Au début de la cérémonie, les chefs wet’suwet’en ont avancé vers leurs cousins mohawks d’un pas lent et solennel. Certains portaient de longues capes à franges, au bout desquelles des billes cliquetaient au rythme de leur démarche. Devant le feu, leurs homologues étaient coiffés de plumes.

Le blocus ferroviaire en était samedi à sa 17e journée à Tyendinaga, en Ontario, et à sa 13e à Kahnawake. Dans la réserve de la Rive-Sud, l’atmosphère autour du barrage était bien différente de celle prévalant il y a une dizaine de jours. Un poste de contrôle empêchait les journalistes de s’approcher du blocage, alors qu’ils étaient auparavant les bienvenus.

Toutefois, près de la maison longue, l’ambiance était conviviale. Quelques enfants jouaient autour du cercle formé par les adultes. Des femmes portaient de longues jupes colorées. Cinq chefs héréditaires wet’suwet’en étaient sur place : les chefs Woos, Smogelgem, Gisdewe, Alphonse Gagnon (aussi connu sous le nom de Kloum Khun) et Freda Huson. Un chef du peuple Gitxsan faisait également partie de la délégation.

Dans la maison longue, ceux-ci ont expliqué pendant environ trois heures leur histoire, leur confrontation avec la GRC et leur combat contre le gazoduc de Coastal GasLink, a rapporté Kenneth Deer, secrétaire de la branche de Kahnawake de la nation mohawk, qui assistait aux discussions.

 

Les échanges devaient reprendre en début de soirée. Chacun des membres de l’assemblée allait alors pouvoir serrer la main des chefs en visite et s’adresser personnellement à eux . Des discussions plus politiques devaient suivre, lors desquelles les Mohawks exprimeraient leur opinion collectivement.

La délégation wet’suwet’en doit reprendre le chemin de la Colombie-Britannique dimanche.

Le chef Picard présent

 

Le chef de l’Assemblée des Premières nations Québec-Labrador (APNQL), Ghislain Picard, a assisté aux discussions dans la maison longue afin de mieux informer les 43 communautés qu’il représente. Il en a aussi profité pour rappeler la position de son assemblée aux journalistes. « Pour nous, c’est clair que les conditions exprimées par les chefs héréditaires sont plus que raisonnables », a-t-il fait valoir en marge de la réunion.

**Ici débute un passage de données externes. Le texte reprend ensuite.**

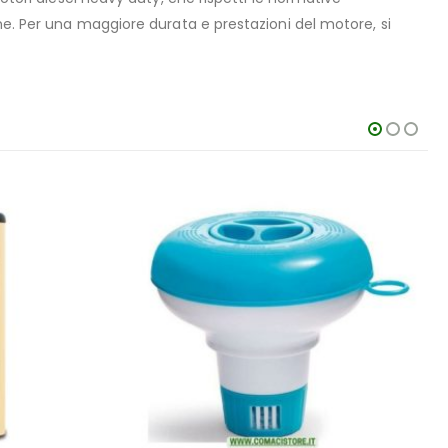
ne. Per una maggiore durata e prestazioni del motore, si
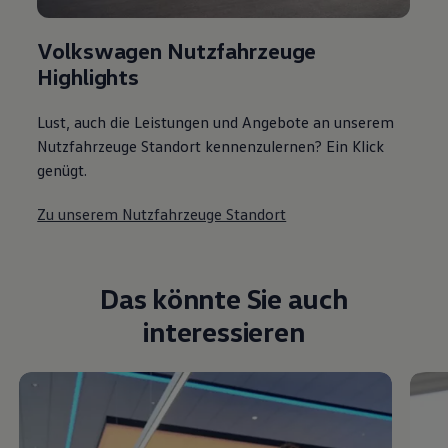
Volkswagen Nutzfahrzeuge
Highlights
Lust, auch die Leistungen und Angebote an unserem
Nutzfahrzeuge Standort kennenzulernen? Ein Klick
genügt.
Zu unserem Nutzfahrzeuge Standort
Das könnte Sie auch
interessieren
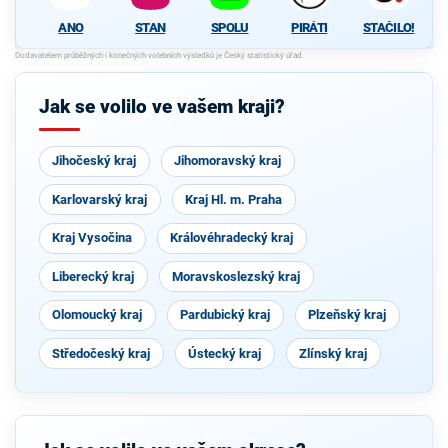
ANO
STAN
SPOLU
PIRÁTI
STAČILO!
Jak se volilo ve vašem kraji?
Jihočeský kraj
Jihomoravský kraj
Karlovarský kraj
Kraj Hl. m. Praha
Kraj Vysočina
Královéhradecký kraj
Liberecký kraj
Moravskoslezský kraj
Olomoucký kraj
Pardubický kraj
Plzeňský kraj
Středočeský kraj
Ústecký kraj
Zlínský kraj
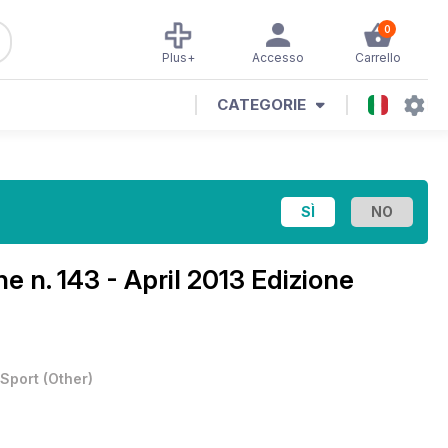
0
Plus+
Accesso
Carrello
CATEGORIE
ine
n. 143 - April 2013 Edizione
Sport
(
Other
)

« On a des gouvernements qui continuent de se lancer la balle. Personne n’ose porter l’odieux d’une intervention [policière], sachant ce que ça pourrait causer. Cela étant, je trouve ça très très malhonnête de remettre la balle dans le camp des Premières Nations », a dit le chef Picard.

Il a souligné l’importance du rapport du Bureau d’évaluation environnementale de la Colombie-Britannique, daté du 19 février, qui donne 30 jours à l’entreprise Coastal GasLink pour renouveler les consultations avec la nation wet’suwet’en. L’effet de l’infrastructure sur le centre d’Unist’ot’en, un haut lieu de l’opposition au projet, devra notamment être expliqué en détail, a exigé le bureau.

Coastal GasLink a fait savoir qu’elle répondrait à ces demandes et que le calendrier de construction ne devrait pas être modifié si le dossier est traité promptement.